What to do about massive health insurance profits?

Really there are only 6 states with a higher per-capita income? I’ll assume you’ve just inverted the second statistic. But in any case, depending on what statistics you look at SC is currentlythe 4th poorest state. Maybe the state motto can be “Thank God For Mississippi”.

No thanks, I will not do your homework for you and rank states by liberalism. But according to my cite here are the top 5 in per-capita income: Connecticut, New Jersey, Massachusetts, New York, and Maryland. The bottom 5 are: Mississippi, West Virginia, Arkansas, South Carolina, and Kentucky. All 5 at the top went for Obama in 2008, all 5 at the bottom went for McCain.

And looking at thissite you can see that all 5 of the bottom states received more in Federal spending that they paid in taxes and 4 of the top 5 paid more in Federal taxes than they received back in spending.

Well since you can’t back up your assertion then I see no need to continue this.

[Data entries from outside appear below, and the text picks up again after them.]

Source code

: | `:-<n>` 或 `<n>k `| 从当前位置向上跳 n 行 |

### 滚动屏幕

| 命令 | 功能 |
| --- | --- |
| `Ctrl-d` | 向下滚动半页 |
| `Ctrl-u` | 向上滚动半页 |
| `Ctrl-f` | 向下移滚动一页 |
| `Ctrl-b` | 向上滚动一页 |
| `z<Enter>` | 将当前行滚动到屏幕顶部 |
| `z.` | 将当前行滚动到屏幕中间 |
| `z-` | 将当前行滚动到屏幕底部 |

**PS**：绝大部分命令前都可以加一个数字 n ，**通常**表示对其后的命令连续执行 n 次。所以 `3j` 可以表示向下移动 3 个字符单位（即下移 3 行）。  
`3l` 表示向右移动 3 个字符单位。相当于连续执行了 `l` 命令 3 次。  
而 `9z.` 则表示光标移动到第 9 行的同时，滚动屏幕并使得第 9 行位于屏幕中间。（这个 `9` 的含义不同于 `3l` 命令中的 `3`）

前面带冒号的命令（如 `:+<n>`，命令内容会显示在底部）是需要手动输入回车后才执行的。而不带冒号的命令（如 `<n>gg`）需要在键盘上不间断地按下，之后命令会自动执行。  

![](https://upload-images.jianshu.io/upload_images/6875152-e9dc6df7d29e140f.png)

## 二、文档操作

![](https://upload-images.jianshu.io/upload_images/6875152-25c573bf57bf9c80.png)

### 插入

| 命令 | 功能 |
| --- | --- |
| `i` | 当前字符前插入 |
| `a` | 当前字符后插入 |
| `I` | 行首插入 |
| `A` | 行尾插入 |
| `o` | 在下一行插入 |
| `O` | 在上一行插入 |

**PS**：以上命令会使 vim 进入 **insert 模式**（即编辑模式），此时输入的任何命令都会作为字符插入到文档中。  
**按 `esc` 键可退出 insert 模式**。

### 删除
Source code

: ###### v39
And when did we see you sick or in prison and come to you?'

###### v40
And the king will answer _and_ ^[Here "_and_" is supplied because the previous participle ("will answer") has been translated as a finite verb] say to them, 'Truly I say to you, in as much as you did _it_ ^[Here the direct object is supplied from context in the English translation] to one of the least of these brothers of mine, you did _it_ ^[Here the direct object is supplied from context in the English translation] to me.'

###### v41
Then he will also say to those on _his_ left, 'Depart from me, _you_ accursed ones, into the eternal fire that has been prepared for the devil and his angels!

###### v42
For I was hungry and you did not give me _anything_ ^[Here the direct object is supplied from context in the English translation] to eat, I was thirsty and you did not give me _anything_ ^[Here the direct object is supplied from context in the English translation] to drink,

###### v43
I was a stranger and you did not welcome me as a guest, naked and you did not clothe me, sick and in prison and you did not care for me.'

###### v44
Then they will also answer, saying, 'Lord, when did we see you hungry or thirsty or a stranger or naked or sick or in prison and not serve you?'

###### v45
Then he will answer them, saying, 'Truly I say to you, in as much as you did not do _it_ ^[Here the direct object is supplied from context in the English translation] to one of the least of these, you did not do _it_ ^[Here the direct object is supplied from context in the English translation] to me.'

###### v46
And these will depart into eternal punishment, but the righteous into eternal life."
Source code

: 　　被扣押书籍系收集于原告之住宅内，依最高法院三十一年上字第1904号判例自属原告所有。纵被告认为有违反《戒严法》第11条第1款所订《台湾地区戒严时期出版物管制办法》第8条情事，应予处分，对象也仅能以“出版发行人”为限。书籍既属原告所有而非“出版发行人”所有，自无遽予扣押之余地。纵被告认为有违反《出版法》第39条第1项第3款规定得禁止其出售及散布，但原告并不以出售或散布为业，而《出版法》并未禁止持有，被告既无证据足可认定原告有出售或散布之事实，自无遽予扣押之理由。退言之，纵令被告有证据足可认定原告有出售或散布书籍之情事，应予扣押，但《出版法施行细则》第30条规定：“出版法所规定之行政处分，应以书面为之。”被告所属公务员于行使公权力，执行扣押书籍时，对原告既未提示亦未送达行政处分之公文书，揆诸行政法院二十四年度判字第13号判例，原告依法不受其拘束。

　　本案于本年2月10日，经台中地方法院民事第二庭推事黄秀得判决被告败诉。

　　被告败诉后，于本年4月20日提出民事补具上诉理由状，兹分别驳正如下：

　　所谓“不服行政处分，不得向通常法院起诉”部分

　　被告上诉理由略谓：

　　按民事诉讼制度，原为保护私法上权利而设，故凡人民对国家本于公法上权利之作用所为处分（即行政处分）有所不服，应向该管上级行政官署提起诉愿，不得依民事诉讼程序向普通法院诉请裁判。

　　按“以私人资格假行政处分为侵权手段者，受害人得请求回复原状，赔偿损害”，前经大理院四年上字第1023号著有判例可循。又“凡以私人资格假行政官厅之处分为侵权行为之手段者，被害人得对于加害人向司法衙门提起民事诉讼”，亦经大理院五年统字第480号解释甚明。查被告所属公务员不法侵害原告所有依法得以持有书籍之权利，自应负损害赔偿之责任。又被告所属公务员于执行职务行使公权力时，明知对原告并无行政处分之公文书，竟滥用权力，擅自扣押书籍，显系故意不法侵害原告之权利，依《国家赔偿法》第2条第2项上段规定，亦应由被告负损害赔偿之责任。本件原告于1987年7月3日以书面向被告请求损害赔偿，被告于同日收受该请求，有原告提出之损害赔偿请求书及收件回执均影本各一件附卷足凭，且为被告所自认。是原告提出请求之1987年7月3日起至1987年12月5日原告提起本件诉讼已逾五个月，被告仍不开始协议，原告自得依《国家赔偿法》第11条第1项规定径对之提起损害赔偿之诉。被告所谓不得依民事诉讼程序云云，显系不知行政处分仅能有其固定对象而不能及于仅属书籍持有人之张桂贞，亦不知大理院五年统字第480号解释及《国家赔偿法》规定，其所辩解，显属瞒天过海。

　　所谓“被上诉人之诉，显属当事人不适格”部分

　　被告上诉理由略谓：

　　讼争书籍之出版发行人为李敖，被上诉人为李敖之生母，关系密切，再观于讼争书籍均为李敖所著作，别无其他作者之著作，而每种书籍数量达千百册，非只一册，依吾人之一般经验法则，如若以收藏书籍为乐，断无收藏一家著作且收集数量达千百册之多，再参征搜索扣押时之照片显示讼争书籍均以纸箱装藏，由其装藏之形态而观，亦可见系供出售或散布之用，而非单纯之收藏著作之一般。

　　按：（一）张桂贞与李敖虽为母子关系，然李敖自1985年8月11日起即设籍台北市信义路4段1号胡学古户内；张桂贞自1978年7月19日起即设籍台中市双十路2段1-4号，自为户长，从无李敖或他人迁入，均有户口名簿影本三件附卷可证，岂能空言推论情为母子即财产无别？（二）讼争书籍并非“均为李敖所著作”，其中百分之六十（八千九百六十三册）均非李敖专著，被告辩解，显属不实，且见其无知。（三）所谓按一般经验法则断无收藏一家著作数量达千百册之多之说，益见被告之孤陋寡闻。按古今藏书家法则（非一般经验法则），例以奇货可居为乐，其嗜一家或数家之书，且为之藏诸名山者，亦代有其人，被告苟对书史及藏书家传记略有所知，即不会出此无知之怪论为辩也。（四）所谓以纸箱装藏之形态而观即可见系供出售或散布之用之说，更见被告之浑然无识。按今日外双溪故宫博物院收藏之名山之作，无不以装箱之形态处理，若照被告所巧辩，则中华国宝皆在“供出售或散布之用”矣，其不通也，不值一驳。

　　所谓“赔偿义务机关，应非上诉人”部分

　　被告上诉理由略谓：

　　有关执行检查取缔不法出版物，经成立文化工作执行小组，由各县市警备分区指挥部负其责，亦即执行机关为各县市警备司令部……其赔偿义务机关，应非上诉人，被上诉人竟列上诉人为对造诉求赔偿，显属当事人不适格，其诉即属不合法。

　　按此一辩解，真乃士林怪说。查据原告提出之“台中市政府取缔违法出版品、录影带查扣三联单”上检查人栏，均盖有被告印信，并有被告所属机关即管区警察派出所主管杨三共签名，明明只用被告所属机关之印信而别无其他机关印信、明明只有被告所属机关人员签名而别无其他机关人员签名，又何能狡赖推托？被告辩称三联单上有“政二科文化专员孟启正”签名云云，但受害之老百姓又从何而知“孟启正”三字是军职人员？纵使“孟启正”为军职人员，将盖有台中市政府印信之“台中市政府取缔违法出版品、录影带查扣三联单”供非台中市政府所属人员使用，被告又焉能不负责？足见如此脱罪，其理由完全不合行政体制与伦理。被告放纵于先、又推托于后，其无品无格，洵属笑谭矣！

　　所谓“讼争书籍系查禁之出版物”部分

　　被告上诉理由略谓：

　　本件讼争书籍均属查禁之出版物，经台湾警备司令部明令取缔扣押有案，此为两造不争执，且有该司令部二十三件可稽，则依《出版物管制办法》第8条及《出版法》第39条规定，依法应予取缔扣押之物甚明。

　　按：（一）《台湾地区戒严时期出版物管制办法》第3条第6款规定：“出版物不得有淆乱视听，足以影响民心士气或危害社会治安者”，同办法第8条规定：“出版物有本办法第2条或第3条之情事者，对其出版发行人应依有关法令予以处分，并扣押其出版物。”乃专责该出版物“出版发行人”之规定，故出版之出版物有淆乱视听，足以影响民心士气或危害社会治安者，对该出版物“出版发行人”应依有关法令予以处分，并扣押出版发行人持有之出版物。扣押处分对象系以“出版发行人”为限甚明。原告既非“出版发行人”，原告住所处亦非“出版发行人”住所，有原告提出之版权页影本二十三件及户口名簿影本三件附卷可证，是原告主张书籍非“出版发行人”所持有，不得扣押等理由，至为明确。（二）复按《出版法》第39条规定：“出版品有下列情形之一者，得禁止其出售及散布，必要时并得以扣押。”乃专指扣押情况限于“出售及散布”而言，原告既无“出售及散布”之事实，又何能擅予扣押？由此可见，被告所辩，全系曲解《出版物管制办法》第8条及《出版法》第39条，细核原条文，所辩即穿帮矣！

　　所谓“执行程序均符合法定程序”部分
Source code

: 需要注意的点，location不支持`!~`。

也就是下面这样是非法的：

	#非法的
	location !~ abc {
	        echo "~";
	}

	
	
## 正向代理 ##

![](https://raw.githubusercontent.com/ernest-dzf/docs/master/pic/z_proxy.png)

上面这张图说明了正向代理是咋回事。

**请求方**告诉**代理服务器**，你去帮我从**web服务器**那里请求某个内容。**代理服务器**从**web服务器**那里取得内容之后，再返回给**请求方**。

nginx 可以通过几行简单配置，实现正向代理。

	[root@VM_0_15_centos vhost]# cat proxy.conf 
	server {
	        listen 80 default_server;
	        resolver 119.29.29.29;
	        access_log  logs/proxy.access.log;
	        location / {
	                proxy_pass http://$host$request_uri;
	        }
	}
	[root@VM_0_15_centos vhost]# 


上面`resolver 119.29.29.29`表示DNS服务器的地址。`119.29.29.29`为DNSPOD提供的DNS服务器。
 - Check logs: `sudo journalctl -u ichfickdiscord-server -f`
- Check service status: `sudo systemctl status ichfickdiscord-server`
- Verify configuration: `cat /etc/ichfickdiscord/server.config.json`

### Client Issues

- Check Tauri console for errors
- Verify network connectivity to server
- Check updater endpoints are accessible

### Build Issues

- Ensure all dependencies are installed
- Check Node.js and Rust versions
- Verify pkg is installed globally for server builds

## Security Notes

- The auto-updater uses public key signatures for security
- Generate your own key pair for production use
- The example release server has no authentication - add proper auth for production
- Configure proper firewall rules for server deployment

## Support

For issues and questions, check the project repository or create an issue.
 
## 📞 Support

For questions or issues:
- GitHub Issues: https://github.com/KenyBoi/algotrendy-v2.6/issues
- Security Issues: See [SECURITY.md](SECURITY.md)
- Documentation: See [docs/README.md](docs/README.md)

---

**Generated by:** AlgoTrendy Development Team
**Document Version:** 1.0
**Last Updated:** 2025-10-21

You mean like insurance companies accepting people with pre-existing conditions? Or insurance companies lowering their premiums? Or cell phone companies selling monthly services instead of discounted phones+2yr contracts? Or record companies offering cheap (sub $10) CDs? In reality over the long-term you see companies emulate what’s profitable in each other and they move toward parity. You need to take a step out of theoretical land and move towards the real world.

This illustrates a profound lack of understanding of how insurance works. If anyone else thinks that insurance works this way please raise your hand, leave the room and get around to educating yourself.

It’s difficult to know where to start addressing your assumptions, but let’s start with “if they are hit hard by an increase in claims…” You say, if that happens then their profits go down. I say maybe, but so what? They still make a profit, everyone gets paid. Maybe you mean to refer to a situation where they get hit so hard that they make a loss? In that case, it was extremely poor planning on their part (if you know how insurance works in the real world) and everyone wants them to fail. But even if they make a loss, they can still stay in business, and everyone still gets paid.

You were right in one thing when you said this is just the cost of doing business. But can you imagine if payment for healthcare was not run as a business?

It has a deleterious effect in every way. It was a horrible business model from the start. Companies fold the cost into their products making them less competitive. The employees are estranged from the cost and have little reason not to abuse it. Insurance companies are only involved in profit. They don’t want to provide good coverage if it inhibits more profit. By every measure it should be blown up and redone.It bis an adversarial system . The players are not working together to provide a good cheap system. There is no incentive for insurance companies to cover more people or to make it better. They just deny coverage to make more money. It is a mess.